De schrijver als opgejaagd wild

Op 30 januari 1933 werd Hitler door Hindenburg tot Rijkskanselier benoemd. Op de avond van 31 januari stormde in Berlijn-Wilmersdorf een SA-commando het pand Trautenaustrasse 12 binnen, trapten de deur in van de woning van George Grosz en wilden de boel kort en klein slaan. Maar er was niks om te vernielen, want alle kamers waren leeg. Ze renden naar de nabijgelegen Nassauische Strasse, waar ze Grosz’ atelier wisten, sloegen met bijlen de deur in en drongen naar binnen. Maar ook daar bleek alles leeggehaald.

Grosz had het goed gezien. Geen kunstenaar werd zo gehaat door de nazi’s (en door nationalistisch-conservatieve Duitsers) als hij. Zodra Hitler aan de macht zou komen, kon hij ervan verzekerd zijn dat de SA langs kwam voor een wraakoefening. Grosz was in 1932 al naar Amerika gegaan om zich te oriënteren, kwam terug om zijn gezin op te halen en ging opnieuw scheep naar Amerika, kort voor Hitlers benoeming tot Rijkskanselier. Pas in 1959 bezocht hij Berlijn weer. In het huis van zijn schoonouders, dat de bombardementen en de strijd om de stad grotendeels had overleefd, vond hij alles terug wat hij daar voor zijn tweede vertrek naar Amerika in kisten aan schilderijen, tekeningen en manuscripten had opgeslagen. Onaangeroerd en onbeschadigd.

Deze anekdote – een van de weinige met een vrolijk stemmend slot – is ontleend aan het indrukwekkende boek, getiteld Februari 1933, waarin Uwe Wittstock beschrijft hoe het de Duitse literatuur, of beter gezegd: Duitse schrijvers, verging gedurende die eerste maand van Duitsland onder Hitler. Tenzij zijzelf en hun letterkundige producten onder de conservatief-nationalistische noemer thuishoorden, mochten ze verwachten het moeilijk te zullen krijgen. Maar slechts weinigen zagen aankomen hoe snel de rechtsstaat werd gesloopt die de Weimar Republiek. Bedenk dat de regering die op maandag 30 januari aantrad een coalitiekabinet was, dat geacht werd de grondwet van de republiek te respecteren.

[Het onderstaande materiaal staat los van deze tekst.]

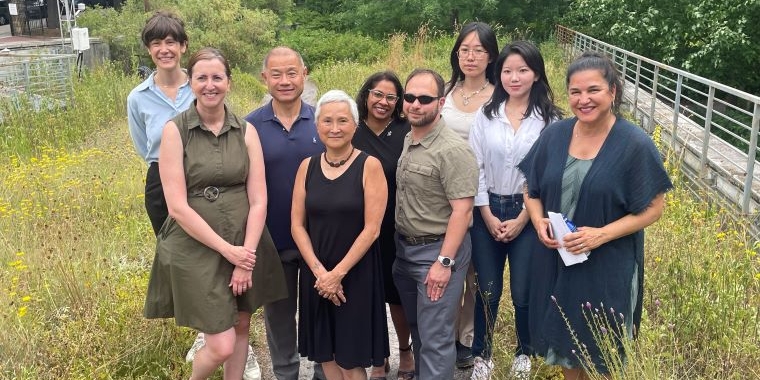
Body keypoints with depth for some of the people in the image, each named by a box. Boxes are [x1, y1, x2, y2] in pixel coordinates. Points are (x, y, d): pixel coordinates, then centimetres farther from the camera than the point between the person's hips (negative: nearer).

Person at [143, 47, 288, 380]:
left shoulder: (246, 131, 1)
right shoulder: (175, 130, -8)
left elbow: (258, 200, -1)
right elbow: (177, 206, -13)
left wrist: (246, 255, -11)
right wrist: (227, 250, -14)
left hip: (244, 245, 4)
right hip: (195, 248, -3)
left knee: (241, 327, 14)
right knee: (221, 346, -3)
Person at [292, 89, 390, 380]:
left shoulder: (369, 166, -9)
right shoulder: (307, 166, 3)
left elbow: (371, 229, -13)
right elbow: (297, 225, 1)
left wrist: (338, 273, -13)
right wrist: (319, 271, -10)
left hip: (356, 273, -4)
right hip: (315, 273, 4)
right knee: (325, 352, 15)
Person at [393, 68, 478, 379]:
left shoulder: (453, 150, -19)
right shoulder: (406, 141, 7)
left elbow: (462, 210, -21)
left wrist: (444, 261, -22)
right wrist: (401, 245, 10)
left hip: (438, 250, -8)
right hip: (404, 248, 8)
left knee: (435, 338, -1)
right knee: (417, 327, 22)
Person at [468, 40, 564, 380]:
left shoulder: (549, 119, -5)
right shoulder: (486, 115, 2)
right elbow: (475, 167, 0)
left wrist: (521, 220, -9)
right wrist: (488, 216, -5)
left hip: (528, 214, -1)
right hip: (487, 212, 2)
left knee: (524, 292, 6)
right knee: (487, 290, 9)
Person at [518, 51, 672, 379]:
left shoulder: (635, 144, -14)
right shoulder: (554, 134, -1)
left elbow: (653, 208, -10)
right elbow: (532, 190, 8)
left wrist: (601, 234, -22)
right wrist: (539, 221, -12)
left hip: (608, 268, -4)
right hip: (556, 261, 4)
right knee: (564, 342, 19)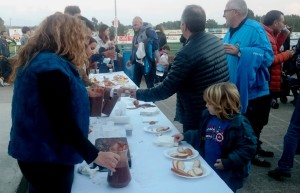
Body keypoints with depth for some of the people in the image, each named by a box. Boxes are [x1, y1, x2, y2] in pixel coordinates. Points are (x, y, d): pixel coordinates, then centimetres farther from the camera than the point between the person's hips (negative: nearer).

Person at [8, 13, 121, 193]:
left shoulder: (40, 61, 9)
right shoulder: (51, 67, -24)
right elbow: (63, 123, -28)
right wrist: (95, 155, -23)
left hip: (38, 152, 10)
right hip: (47, 157, -10)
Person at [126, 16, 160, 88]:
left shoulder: (149, 31, -9)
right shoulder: (137, 33, 16)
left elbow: (155, 44, -20)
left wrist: (142, 46, -23)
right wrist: (131, 60, 22)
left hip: (147, 62, -8)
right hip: (138, 61, 8)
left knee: (150, 84, 2)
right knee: (135, 83, 12)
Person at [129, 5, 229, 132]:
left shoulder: (187, 53, -26)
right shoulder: (216, 41, 0)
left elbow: (165, 90, -22)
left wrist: (138, 94, -7)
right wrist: (175, 65, 25)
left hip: (198, 119, -8)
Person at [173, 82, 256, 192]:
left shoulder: (239, 124, -24)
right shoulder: (208, 117, -2)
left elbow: (248, 149, -24)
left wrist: (227, 162, -26)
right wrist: (185, 136, 4)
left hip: (228, 175, -7)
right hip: (207, 169, 7)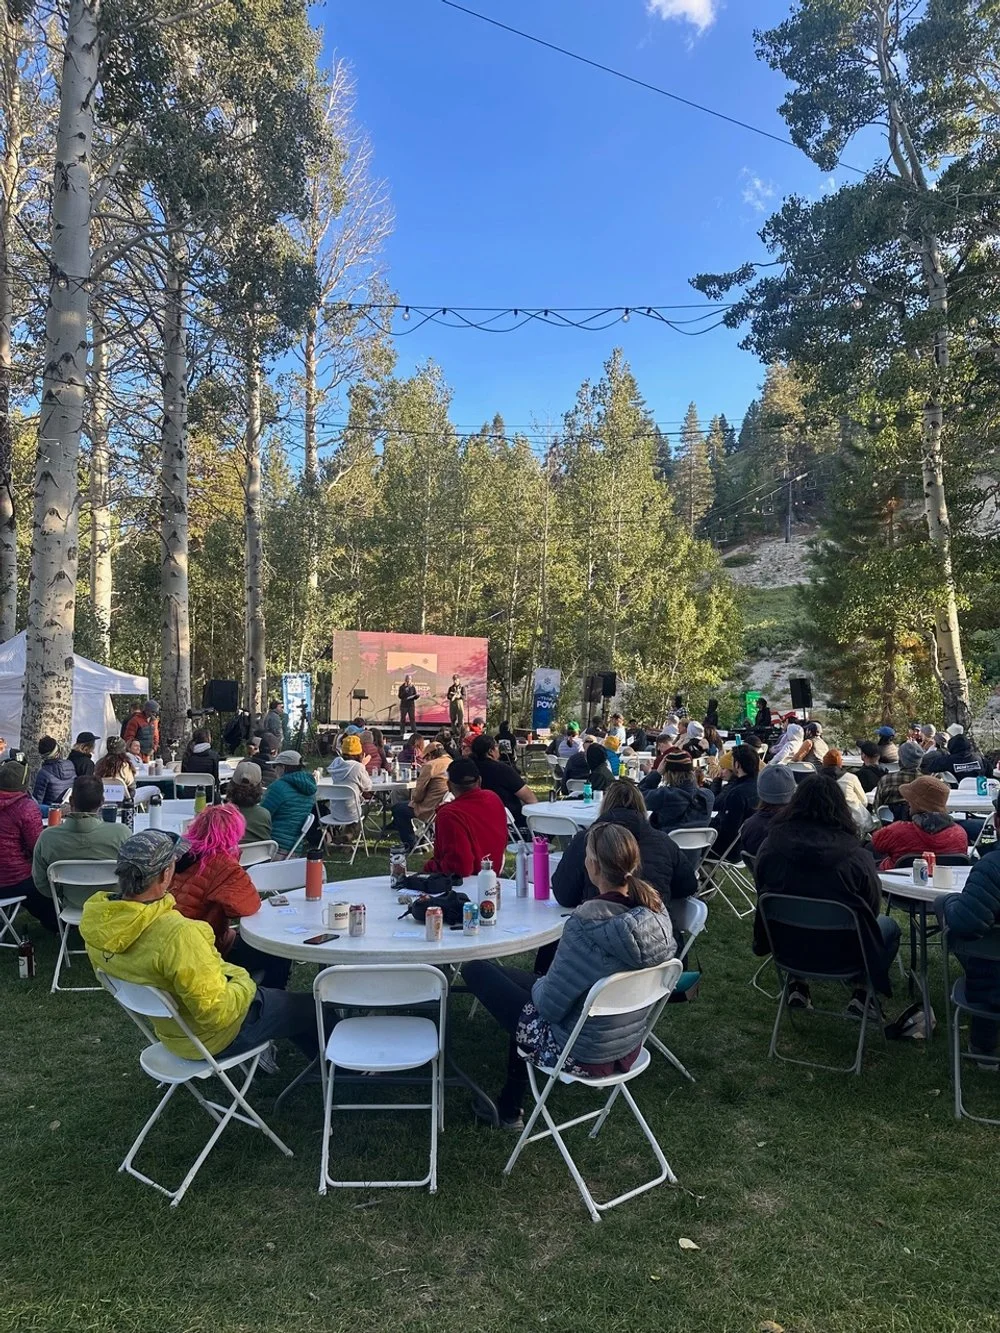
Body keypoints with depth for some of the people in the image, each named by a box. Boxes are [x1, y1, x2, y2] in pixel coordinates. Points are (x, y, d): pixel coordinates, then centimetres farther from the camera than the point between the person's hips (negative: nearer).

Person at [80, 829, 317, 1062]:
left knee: (275, 995, 28)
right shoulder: (177, 934, -39)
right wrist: (244, 983, -13)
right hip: (212, 1036, -8)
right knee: (310, 1007, 13)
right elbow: (216, 1013, -33)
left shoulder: (97, 920, -14)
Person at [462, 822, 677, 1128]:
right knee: (522, 978, 29)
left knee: (475, 969, 7)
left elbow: (549, 1004, -24)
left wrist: (537, 986, -1)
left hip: (582, 1054, -7)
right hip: (630, 1043, 7)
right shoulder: (656, 911, -11)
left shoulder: (587, 923, -32)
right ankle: (511, 1100, 41)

Grosz zag het wél aankomen. Joseph Roth ook: hij nam op die 30ste januari de trein naar Parijs. Honderden anderen vertrokken in de weken daarna, zich opgejaagd wetend en dus vaak halsoverkop. In Berlijn kwam de literatuursectie van de Pruisische Academie der Kunsten bijeen om te bespreken hoe zich te weer te stellen tegen de druk van de nieuwe machthebbers, die het bestuur wilden vullen met nazi-sympathisanten. Veel leden lieten verstek gaan, maar met Alfred Döblin en Gottfried Benn waren toch een paar grote namen vertegenwoordigd. Benn en anderen lieten bij de keus tussen principes enerzijds en hun positie en belangen anderzijds de laatsten prevaleren en gingen door de knieën. In moreel opzicht fout, maar ook fout in het perspectief van hun belangen, zo zou later blijken: tenzij ze echte nazi-propagandisten werden, werd hun uiteindelijk het schrijverschap evengoed onmogelijk gemaakt. Benn kreeg een publicatieverbod opgelegd van de nazi’s. Na de oorlog kreeg hij dat nog een keer door het geallieerde bestuur van bezet Duitsland, mede omdat hij actief lid was geweest van de in 1933 genazificeerde Academie.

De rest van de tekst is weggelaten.